Wednesday, September 29, 1971
The Day of Atonement, Yom Kippur. Years ago, to the dismay of my parents, I stopped observing the holiday.
But still there’s something left: nothing Jewish, but some kind of feeling there. Or maybe it’s just the mood of quiet melancholy and contemplation that has settled on me tonight.
Today was very Indian Summer-ish: sunny and warm. At first Shelli wanted to go out to a Chinese restaurant so that we could eat pork and be very un-Jewish.
(Grandpa Herb, a devout atheist, said rebellious atheist Jews like his father used to eat pork on Yom Kippur even in the 1800s back in Europe, though my socialist great-grandfather didn’t do that because he was a vegetarian who felt eating animals was immoral.)
Avis was supposed to join us, and so was Scott. But Shelli and I had this big fight and she said she didn’t love me anymore. Later, after some hang-up phone conversations, we made up and decided to spend the day outside, enjoying the sunshine.
But then Melissa and Allan both called Shelli and said they were lonely, so the four of us decided to go someplace together. I went over to Shelli’s place around 1 PM. She looked beautiful, wearing a vest that she made herself over a beige turtleneck. We drove around and made out at each red light.
When we picked up Melissa, she told us about the partnership in Miami that her father just got offered; they’re leaving as soon as they can sell their house.
The three of us met Allan by his house – his parents (who are also thinking of moving to Florida) refused to let him drive the car on Yom Kippur – and we went to this restaurant on Emmons Avenue, where we ate outside on tables facing Sheepshead Bay.
Allan didn’t get the job yesterday, he said. We drove over to Manhattan Beach and it was just right: cool breezes, few people, lots of sun. Shelli and I lay down on the sand as Allan and Melissa walked toward the ocean.

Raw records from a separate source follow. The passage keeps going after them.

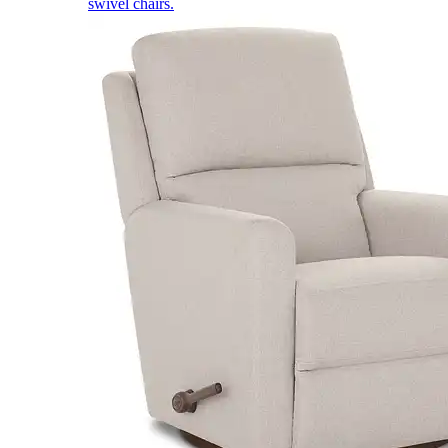
swivel chairs.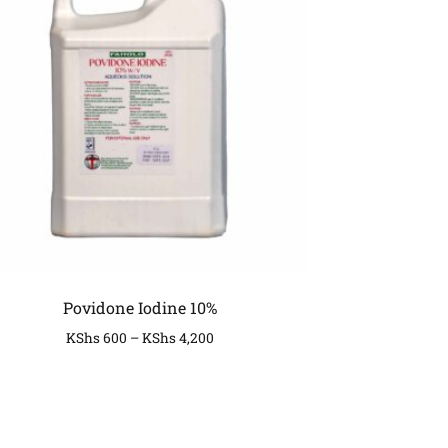
Povidone Iodine 10%
KShs
600
–
KShs
4,200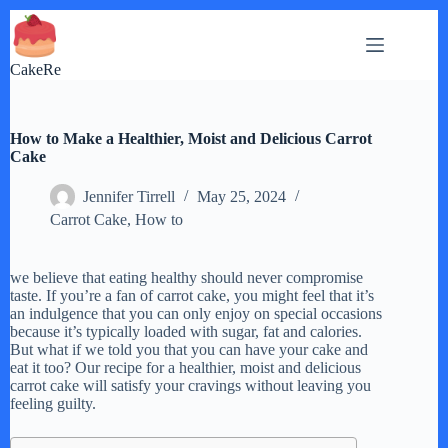
Skip
to
content
CakeRe
How to Make a Healthier, Moist and Delicious Carrot
Cake
Jennifer Tirrell
May 25, 2024
Carrot Cake
,
How to
we believe that eating healthy should never compromise
taste. If you’re a fan of carrot cake, you might feel that it’s
an indulgence that you can only enjoy on special occasions
because it’s typically loaded with sugar, fat and calories.
But what if we told you that you can have your cake and
eat it too? Our recipe for a healthier, moist and delicious
carrot cake will satisfy your cravings without leaving you
feeling guilty.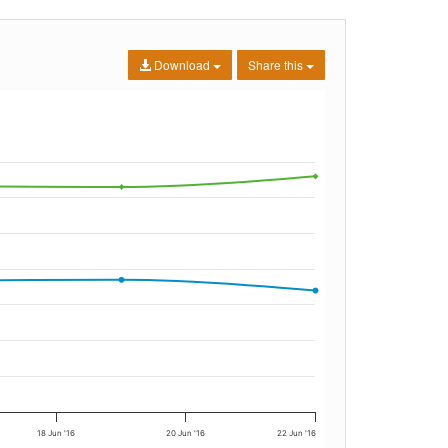
Download
Share this
18 Jun '16
20 Jun '16
22 Jun '16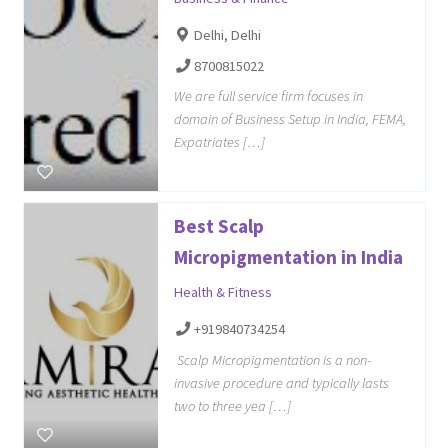
Delhi, Delhi
8700815022
We are full service firm focuses in
domain of Business Setup in India, FEMA,
Expatriates […]
Best Scalp
Micropigmentation in India
Health & Fitness
+919840734254
Scalp Micropigmentation is a non-
invasive procedure and typically lasts
two to three yea […]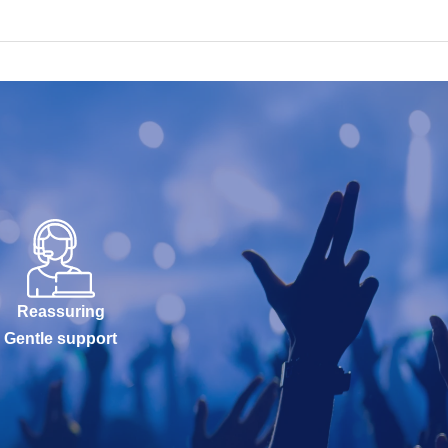
Reassuring
Gentle support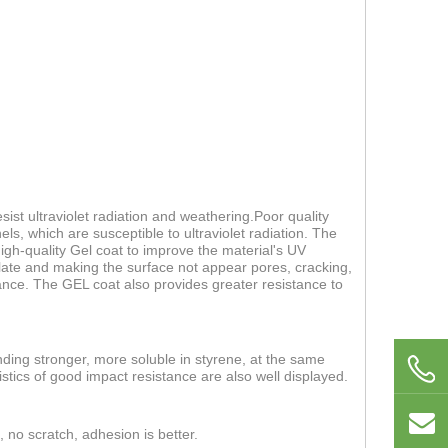
ist ultraviolet radiation and weathering.Poor quality
els, which are susceptible to ultraviolet radiation. The
 high-quality Gel coat to improve the material's UV
 plate and making the surface not appear pores, cracking,
nce. The GEL coat also provides greater resistance to
nding stronger, more soluble in styrene, at the same
stics of good impact resistance are also well displayed.
, no scratch, adhesion is better.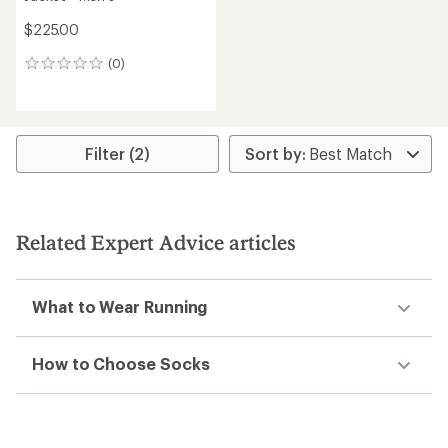
$225.00
(0)
0
reviews
Filter (2)
Related Expert Advice articles
What to Wear Running
How to Choose Socks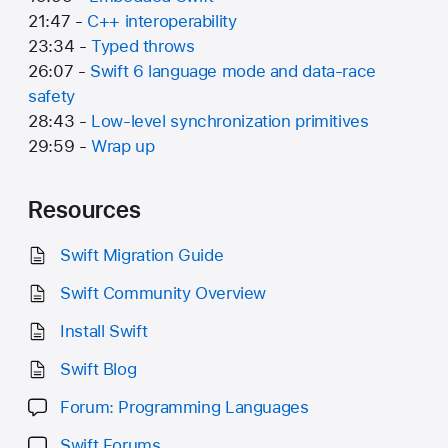
21:47 -
C++ interoperability
23:34 -
Typed throws
26:07 -
Swift 6 language mode and data-race
safety
28:43 -
Low-level synchronization primitives
29:59 -
Wrap up
Resources
Swift Migration Guide
Swift Community Overview
Install Swift
Swift Blog
Forum: Programming Languages
Swift Forums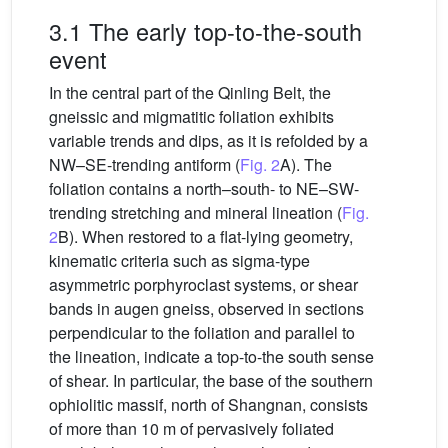
3.1 The early top-to-the-south
event
In the central part of the Qinling Belt, the
gneissic and migmatitic foliation exhibits
variable trends and dips, as it is refolded by a
NW–SE-trending antiform (
Fig. 2
A). The
foliation contains a north–south- to NE–SW-
trending stretching and mineral lineation (
Fig.
2
B). When restored to a flat-lying geometry,
kinematic criteria such as sigma-type
asymmetric porphyroclast systems, or shear
bands in augen gneiss, observed in sections
perpendicular to the foliation and parallel to
the lineation, indicate a top-to-the south sense
of shear. In particular, the base of the southern
ophiolitic massif, north of Shangnan, consists
of more than 10 m of pervasively foliated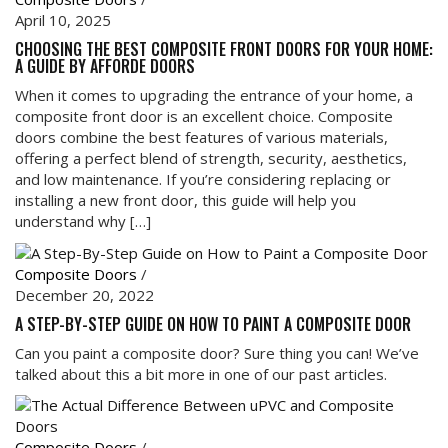
April 10, 2025
CHOOSING THE BEST COMPOSITE FRONT DOORS FOR YOUR HOME:
A GUIDE BY AFFORDE DOORS
When it comes to upgrading the entrance of your home, a
composite front door is an excellent choice. Composite
doors combine the best features of various materials,
offering a perfect blend of strength, security, aesthetics,
and low maintenance. If you’re considering replacing or
installing a new front door, this guide will help you
understand why […]
Composite Doors
/
December 20, 2022
A STEP-BY-STEP GUIDE ON HOW TO PAINT A COMPOSITE DOOR
Can you paint a composite door? Sure thing you can! We’ve
talked about this a bit more in one of our past articles.
Composite Doors
/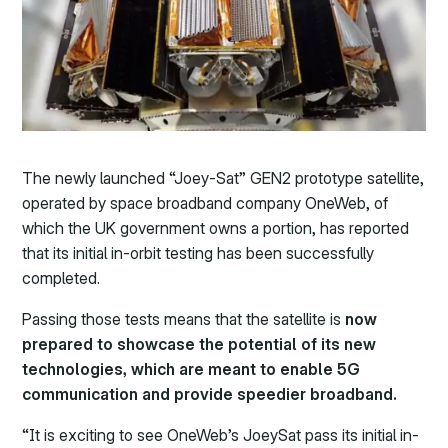
The newly launched “Joey-Sat” GEN2 prototype satellite,
operated by space broadband company OneWeb, of
which the UK government owns a portion, has reported
that its initial in-orbit testing has been successfully
completed.
Passing those tests means that the satellite is
now
prepared to showcase the potential of its new
technologies, which are meant to enable 5G
communication and provide speedier broadband.
“It is exciting to see OneWeb’s JoeySat pass its initial in-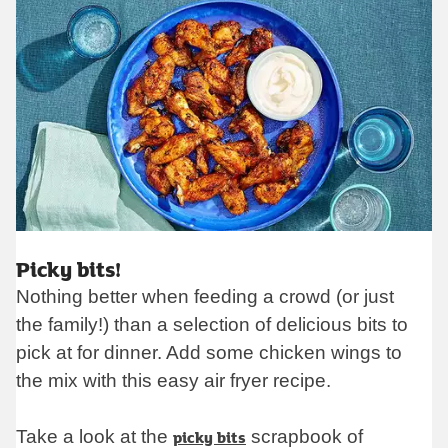
op
Picky bits!
Nothing better when feeding a crowd (or just
the family!) than a selection of delicious bits to
pick at for dinner. Add some chicken wings to
the mix with this easy air fryer recipe.
Take a look at the
picky bits
scrapbook of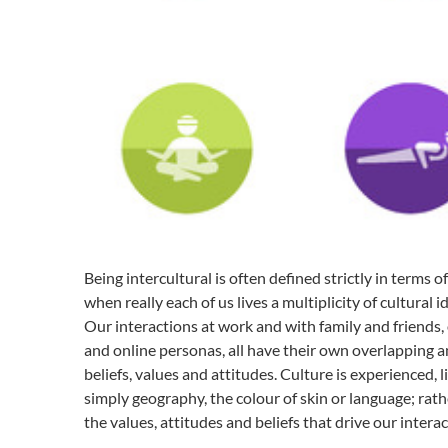
T
h
e
L
a
n
g
u
a
g
e
o
f
Being intercultural is often defined strictly in terms 
H
when really each of us lives a multiplicity of cultural id
e
a
Our interactions at work and with family and friends, ou
l
and online personas, all have their own overlapping a
t
beliefs, values and attitudes. Culture is experienced, 
h
simply geography, the colour of skin or language; rath
the values, attitudes and beliefs that drive our intera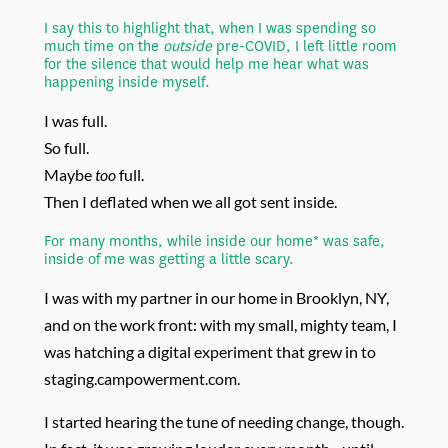
I say this to highlight that, when I was spending so
much time on the
outside
pre-COVID, I left little room
for the silence that would help me hear what was
happening inside myself.
I was full.
So full.
Maybe
too
full.
Then I deflated when we all got sent inside.
For many months, while inside our home* was safe,
inside of me was getting a little scary.
I was with my partner in our home in Brooklyn, NY,
and on the work front: with my small, mighty team, I
was hatching a digital experiment that grew in to
staging.campowerment.com.
I started hearing the tune of needing change, though.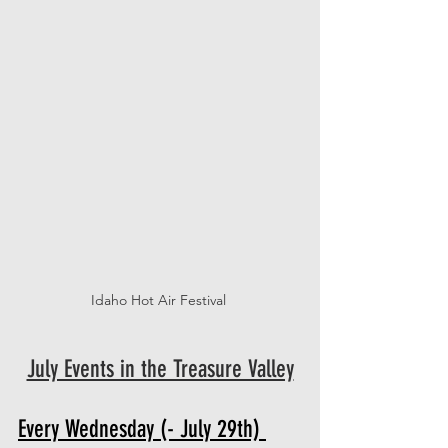
Idaho Hot Air Festival 
July Events in the Treasure Valley
Every Wednesday (- July 29th)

We were both so horny, we almost did it in public. It was ecstasy – but I felt uncomfortable going too far out in the open. So we got up and joined Allan and Melissa and sat on a log near the ocean on one side of the beach.
We watched the tide roll in, drew in the sand with twigs and our fingers, and felt the saltwater spray in our faces. But I could tell that something was wrong with Shelli, and later I found it what it was.
Last night she talked to Jerry after I hung up with him, and he asked her to go to dinner in Chinatown with him. She accepted and was feeling guilty about it.
I know I’m going to be hurt again, but going on the date with Jerry is the best thing for Shelli. We’re drifting apart. She’s now a woman, but I’m still a boy.